Eh bien non, comme vous pouvez le voir dans le rapport disponible sur Curia Vista, la majorité de votre commission a estimé, après un débat intéressant, que cette motion était en réalité ce que l'on peut appeler une fausse bonne idée, cela pour les raisons suivantes.

L'objectif de la motion est de mettre en place un fonds, un programme d'investissement dans des projets numériques phares d'intérêt public en Suisse.

Si personne au sein de la commission ne conteste le fait que la Suisse doive investir des moyens privés et publics dans des projets phares, la motion manque de cadre, manque de délimitation s'agissant des domaines dans lesquels il faut investir. On a de la peine à voir la distinction par rapport aux instruments qui permettent déjà de procéder à des investissements de ce type. En effet, le programme Innosuisse existe déjà. On le connaît; on en débat souvent. Il permet précisément à la Confédération de participer à des projets innovants dans le domaine du numérique. La Confédération finance aussi les écoles polytechniques fédérales; les cantons subventionnent les hautes écoles spécialisées, qui stimulent l'innovation dans notre pays.

Mais ce n'est pas tout. La Confédération est aussi propriétaire d'entreprises publiques ou plus ou moins publiques, comme Swisscom ou la Poste, qui sont toujours au premier rang pour les investissements dans le domaine du numérique. Même l'armée suisse et ses différents organes qui participent à l'armement investissent aussi dans le domaine du numérique. On pense par exemple à la question de la sécurité.

Pensons encore aux marchés publics. Lorsque la Confédération a besoin d'un produit, elle agit en application de la loi sur les marchés publics et des conventions internationales, qui lui imposent de soutenir l'innovation en Suisse en soutenant le développement de produits et de logiciels. Si, par impossible, le marché ne permet pas d'offrir de tels produits, la Confédération a toujours la possibilité de développer "in house", comme on dit en français, des produits et d'engager du personnel pour développer les logiciels dont elle a besoin.

Ainsi, quand on regarde le panel d'outils dont dispose déjà la Confédération, on comprend mal en réalité comment cette motion s'inscrirait dans l'ensemble de ce qui existe.
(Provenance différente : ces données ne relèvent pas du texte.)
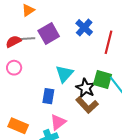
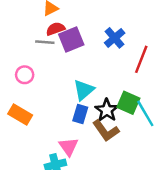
red semicircle: (13, 42) -> (56, 29), moved
blue rectangle: (48, 96) -> (80, 114), moved
pink triangle: (58, 122) -> (69, 147), turned -36
orange rectangle: (18, 126) -> (20, 115), moved

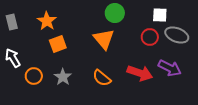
On ne comprend pas non plus pourquoi il faudrait, dans le domaine des nouvelles technologies en particulier, adopter une base légale supplémentaire et pas dans d'autres secteurs qui relèvent aussi de l'innovation. On pense par exemple au domaine de la chimie ou à celui des biotechnologies. En définitive, c'est une idée lancée, mais elle complexifierait inutilement le système.

La majorité a encore relevé qu'avec la révision en cours de la loi fédérale sur l'utilisation des moyens électroniques pour l'exécution des tâches des autorités (LMETA), il sera toujours temps, à l'occasion de cette révision, d'introduire les bases légales si vraiment il s'avérait nécessaire d'apporter un soutien supplémentaire.

En fin de compte, c'est ainsi par 11 voix contre 9 et 3 abstentions que la commission, qui a vraiment pris le temps d'analyser le dossier, a estimé qu'il n'y avait pas de besoin d'adopter une base légale supplémentaire. Comme on dit souvent et comme l'a dit un grand penseur français: "les lois inutiles affaiblissent les lois nécessaires". Dans ces circonstances, il convient de la rejeter.

Une minorité Kutter nous propose par contre d'accepter cette motion pour deux raisons principales. D'une part, pour un motif de cohérence, puisque notre chambre a déjà accepté par le passé une motion similaire qui est aujourd'hui étudiée par nos collègues sénateurs. D'autre part, parce que la numérisation mérite un tel soutien. Mais je suis sûr que mon collègue sera bien meilleur que moi pour défendre sa minorité.

Je vous remercie, au nom de la majorité, de soutenir la majorité.